Former Russian Finance Minister ‘Explains’ Why $1 Billion Went Missing

By Alexandra Halsey-Storch
Impunity Watch Reporter, Europe

MOSCOW, Russia–On Wednesday April 11, 2012 the Former Russian Finance Minister, Alexei Kudrin, attempted to set forth an explanation as to why $1 billion was stolen from the Russian budget while under his supervision between 2006 and 2010.

Former Finance Minister, Alexei Kudrin (Photo Curtesy of The Telegraph)

Kudrin claimed that by no fault of his own was this money stolen.  Strangely, and perhaps even unbelievably, “Employees of the Treasury cannot challenge the appropriateness of [the illegal approvals of tax refunds for millions of dollars]. Neither the leadership of the Treasury, nor, especially, the leadership of the Ministry of Finance interfere in this process.” In other words, it simply was not part of Kudrin’s duty as a Finance Minister to protect the funds.

Kudrin went on to state that, “neither the Ministry of Finance, nor I, at that time as Minister of Finance and Deputy Prime Minister, had the authority [to investigate the thefts].”

Despite not being able to investigate the crime,  Kudrin was aware of the illegal actions taking place.

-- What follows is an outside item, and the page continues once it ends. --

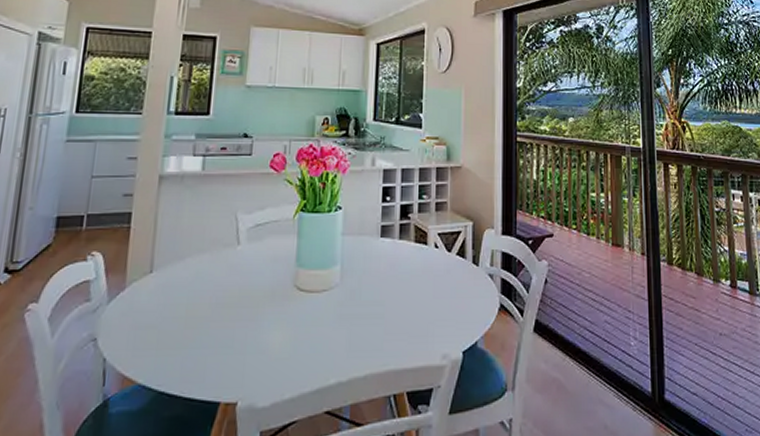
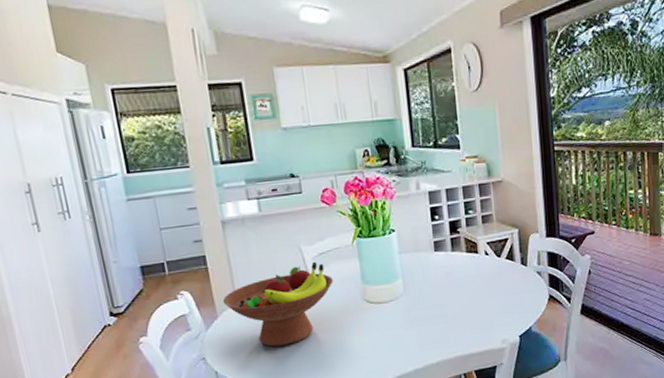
fruit bowl: none [136,233,265,333] -> present [222,261,333,347]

In August 2008, and again on October 13, 2009, Hermitage Capital—an investment fund that has invested about $4 billion in Russia— contacted Kudrin and provided detailed evidence of the tax official’s involvement in the thefts.

The 2008 letter “described evidence of the theft of $230 million” by way of tax inspections. No Russian official responded to the letter.

The 2009 letter described 10 transactions used by the same tax inspections in Moscow to steal $470 million from the 2006-2008 Russian budget. The Deputy Finance Minister responded to the letter stating that, “the Finance Ministry does not have authority to investigate the facts of budget thefts stated in [the] application.”

19 days after the receipt of the 2009 later, a Hermitage Capital attorney, who had initially exposed the tax rebate fraud, Sergei Magnitsky, was killed at the hands of abusive Russian authorities.

Magnitsky, who gave “sworn testimony against the officials involved, had been detained shortly after divulging the scheme. At the time of his death, he had been incarcerated for about a year.

In response to Kudrin’s naïve statements made this week, a Hermitage Capital representative countered that, “It is remarkable that the man whose responsibility was to protect the finances of the Russian state could say that he shouldn’t interfere when crimes were going on under his nose, in which $1 billion was stolen directly from the Russian treasury.”

Moreover, “not a single government employee [has] been charged or prosecuted for these successive crimes…” despite having been discovered over four years prior, said a Hermitage Capital representative.

Perhaps most egregious, is the blatant hypocrisy that the Russian government has emanated in the weeks following the tax fraud exposure: “the Russian budget is no longer functioning for the Russian people, but is now an unrestrained source of financing for corrupt officials and organized crime,” said a Hermitage Capital representative.”